Indonesia, yang pernah terdaftar sebagai anggota organisasi negara pengekspor minyak (OPEC) dan pernah tercatat sebagai pengekspor gas alam cair terbesar di dunia, di masa lalu sangat bergantung dari penjualan komoditas sumber daya alam. Semuanya dijual untuk mengumpulkan devisa. Begitu pula mineral tambangnya yang dijual mentah tanpa diolah dan dimurnikan di dalam negeri.
Ternyata strategi itu belum cukup membuat Indonesia jadi negara maju kendati sumber daya alamnya melimpah. Sumber daya alam dianggap komoditas, bukan modal penggerak ekonomi. Belakangan muncul kesadaran untuk mengolah meski agak terlambat.
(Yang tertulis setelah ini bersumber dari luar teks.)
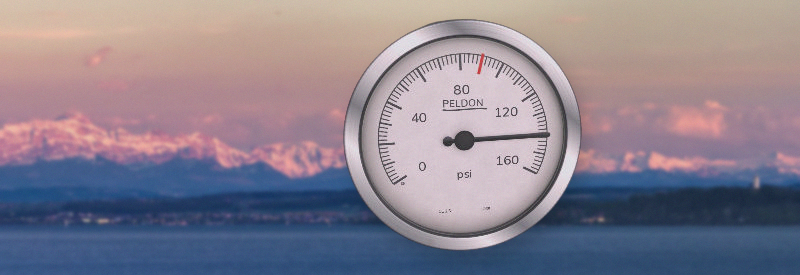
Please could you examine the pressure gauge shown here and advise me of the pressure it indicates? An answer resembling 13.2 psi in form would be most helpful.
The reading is 140 psi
Kewajiban membangun smelter diterbitkan. Perusahaan tambang harus mengolah dan memurnikan mineral di dalam negeri, tak boleh lagi mengekspornya mentah-mentah. Khusus batubara, sedang dimulai proyek gasifikasi, yaitu memproses batubara menjadi gas.
Bagaimana dengan minyak mentah? Kewajiban pencampuran biodiesel ke dalam solar, kendati belum sepenuhnya menyelesaikan masalah defisit, adalah langkah positif. Di sisi lain, sejumlah pihak sudah menyerukan agar pencarian cadangan minyak (eksplorasi) digencarkan. Setelah penemuan lapangan Banyu Urip pada Blok Cepu, Jawa Tengah, di era 2.000-an, sampai sekarang praktis tak ada lagi penemuan sumur minyak raksasa.
Biodiesel adalah solusi parsial, tetapi penting dan perlu. Hanya saja, persoalan di hulu tetap butuh solusi. Penemuan cadangan minyak sangat penting dan mendesak di tengah lambannya pengembangan energi baru dan terbarukan.